In order for one to appreciate the significance of terra alba in the slurry it will be necessary to give a brief description of the chemical structure of gypsum which is the basic substance of plaster. Gypsum chemically is calcium sulfate and when it is in the dry powdered state as received by a mold shop it is in a form known as hemi-hydrate or CaSO4.1/2H2 O. This is the uncrystallized gypsum as it exists following calcining in the gypsum production mill--one half molecule of water exists in chemical combination with the CaSO4. When additional mixing water and hemi-hydrate gypsum are brought together another one and one half molecules of water begin to combine with the hemi-hydrate to produce CaSO4 --2H2 O designated as gypsum dihydrate. At this point the gypsum has solidified into crystals. Although there is excess water present beyond that needed for the chemical reaction, such excess water remaining in the molds is normally dried off in air circulation rooms or in heat driers.
There are in the setting of plaster (the formation of gypsum crystals CaSO4.2H2 O) many factors to consider but one in particular is pertinent to the disclosure of this invention. That factor is mechanical mixing of the plaster slurry and its effect on crystal formation.
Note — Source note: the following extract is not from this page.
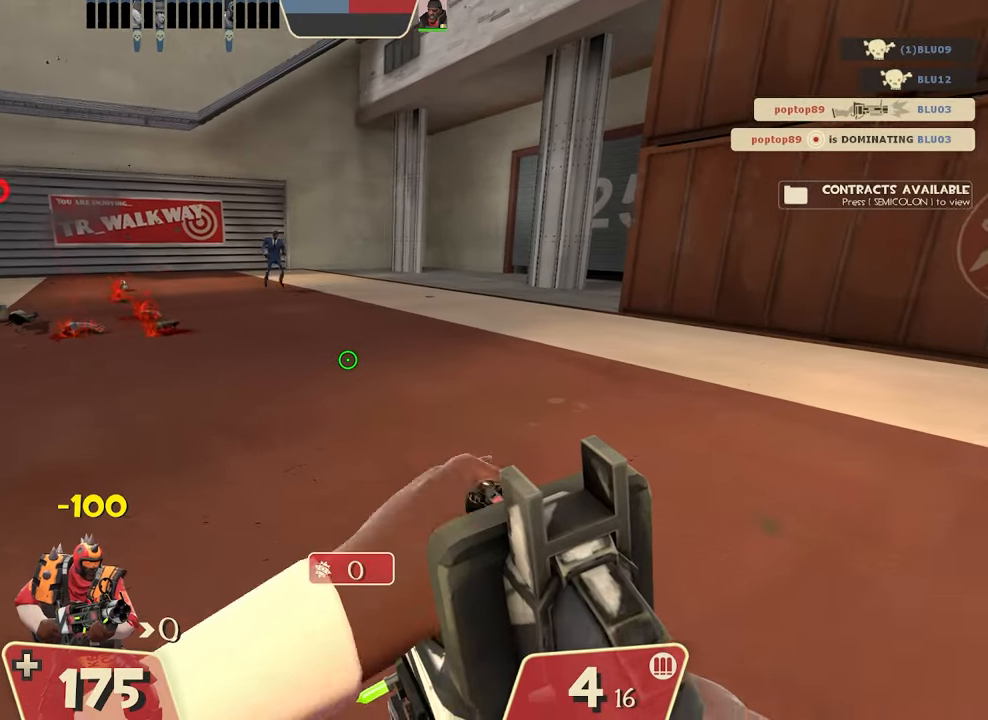
{"buttons": [], "left_stick": "center", "events": [[33, "left_stick", "center"]]}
Crystallography photo micrographs reveal that gypsum crystals in molds produced by a continuous mixer as disclosed in U.S. Pat. No. 3,006,615 are on average less randomly oriented and more frequently broader and shorter and more uniformly distributed than in molds produced by the conventional batch method of stirring such slurry in a pail. The effect of rapid mechanical mixing which a continuous production system entails, creates the particles of terra alba previously described and it is well known in the art that terra alba is an accelerator for setting plaster. What occurs is that the terra alba seeds the crystal growth in the plaster slurry causing the crystals to grow fast and early. Subsequently attrition of these crystals by additional mixing breaks them down so that the final result is a relatively uniform matrix of gypsum crystals having few random large crystal clumps or excrescenses. In the molds used by the ceramic industry this can be of significant importance because a high degree of mold absorption is important for good casting and randomly oriented, non-uniform crystals yield molds of greater relative absorption, while more uniform crystals more evenly dispersed, yield molds of lesser absorption. Obviously any continuous mixing apparatus which utilizes a high speed mixing element and a mixing chamber to produce a plaster slurry will always exhibit the aforementioned terra alba effect, albeit in greater or lesser degree depending on how much terra alba is strewn into the slurry. Especially at a very low throughput of slurry through the mixing chamber (where an essentially constant quantity of terra alba is being generated) there will be a pronounced effect in the crystalline structure and consequently reduced absorbency of the resultant molds.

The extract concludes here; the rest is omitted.